'Not allowed for algorithmic audiences' – Kyriaki Goni

KVOST presents an installation dealing with artificial intelligence, voice assistance, surveillance, and the relationships between humans and machines. The exhibition is a collaboration with Art Collection Telekom.

The CGI 3D animated 30-minute film introduces us to VOICE, an intelligent personal assistance (IPA) – software that normally performs online research and tasks for its users, such as turning on the lights, searching for a media report, or answering mundane questions. In this fictional story, which takes place during a heatwave in Athens, the intelligent personal assistance has taken on a life of its own.

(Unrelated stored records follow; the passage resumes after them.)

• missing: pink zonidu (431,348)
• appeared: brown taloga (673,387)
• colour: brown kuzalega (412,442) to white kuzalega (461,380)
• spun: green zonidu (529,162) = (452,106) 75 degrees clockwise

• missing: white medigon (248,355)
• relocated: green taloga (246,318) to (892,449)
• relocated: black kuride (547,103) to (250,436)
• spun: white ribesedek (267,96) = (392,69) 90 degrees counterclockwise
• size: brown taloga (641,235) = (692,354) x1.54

In the week before the patent expires, VOICE takes the form of an avatar and reports on themselves in a monologue – excellently performed by Greek actress Sofia Kokkali, who also lends her face to the 3D avatar. For seven days, every day at 5:30 p.m., VOICE philosophizes about their creation, reality, and the nature of their existence. With potential access to the entire knowledge of mankind, the machine asks
themselves questions about their self-image. In doing so, the avatar plays with the emotions and empathy of the listeners and also reflects on the interests of the industry that created it. They reflect on wiretapping structures, privacy, surveillance, exploitation, and e-waste, stating at the same time that they also learn from listening online. On the last day of their operation, the digital assistant gives advice on how to
prevent eavesdropping by algorithmic audiences.

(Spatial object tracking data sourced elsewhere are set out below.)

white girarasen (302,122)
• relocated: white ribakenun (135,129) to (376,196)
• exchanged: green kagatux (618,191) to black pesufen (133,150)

The work was created as a result of the first ArtScience Residency, which was deliberately founded in 2021 by the Art Collection Telekom in collaboration with Ars Electronica to promote critical, artistic engagement with digital technologies such as robotics, artificial intelligence, and digital control and surveillance.

The exhibition is complemented by new works.

The 'Ontology of human sounds' refers to Google's AudioSet. This is an ongoing collection of over 2 million ten-second YouTube clips labeled with a vocabulary of 500 sound event categories. This dataset is used to teach machines to recognize and playback audio data.

The three other panels juxtapose the human speech organ with the patent that allows the machine to detect the emotional and physical state of humans via voice recognition.